According to history, Galen, the famous classical physician of Rome, lived through the first epidemic because when it hit, he got out of Rome quickly, retiring to a country estate in Asia Minor until the danger receded. That typified the response of the Romans.

Not so the Christians. As Tertullian, another early Christian leader, said, “It is our care of the helpless, our practice of loving kindness that brands us in the eyes of many of our opponents. ‘Only look,’ they say, ‘look how they love one another!’”

And lastly, consider this quote from the Roman Emperor Julian: “Nothing has contributed to the progress of the superstition of the Christians as their charity to strangers… the impious Galileans provide not only for their own poor, but for ours as well.”

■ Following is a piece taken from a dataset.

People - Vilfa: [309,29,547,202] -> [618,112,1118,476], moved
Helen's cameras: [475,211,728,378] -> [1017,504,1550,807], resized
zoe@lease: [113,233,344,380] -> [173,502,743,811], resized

Just as in the first few centuries after Christ’s death, the darkness and decay of the world give the church the opportunity to be salt and light in the world. From the recent bombing in Boston to the hurricanes and floods of last summer, from injury to illness, from abuse to poverty, we are called as Jesus’ disciples to not remain in the salt shaker or to keep our light under a bushel, but to enter into the decay and darkness, confident in the hope and eternal life we have in Christ, to love others as He has loved us. Where is the darkness and decay in your world? Where is God asking you to be salt and light?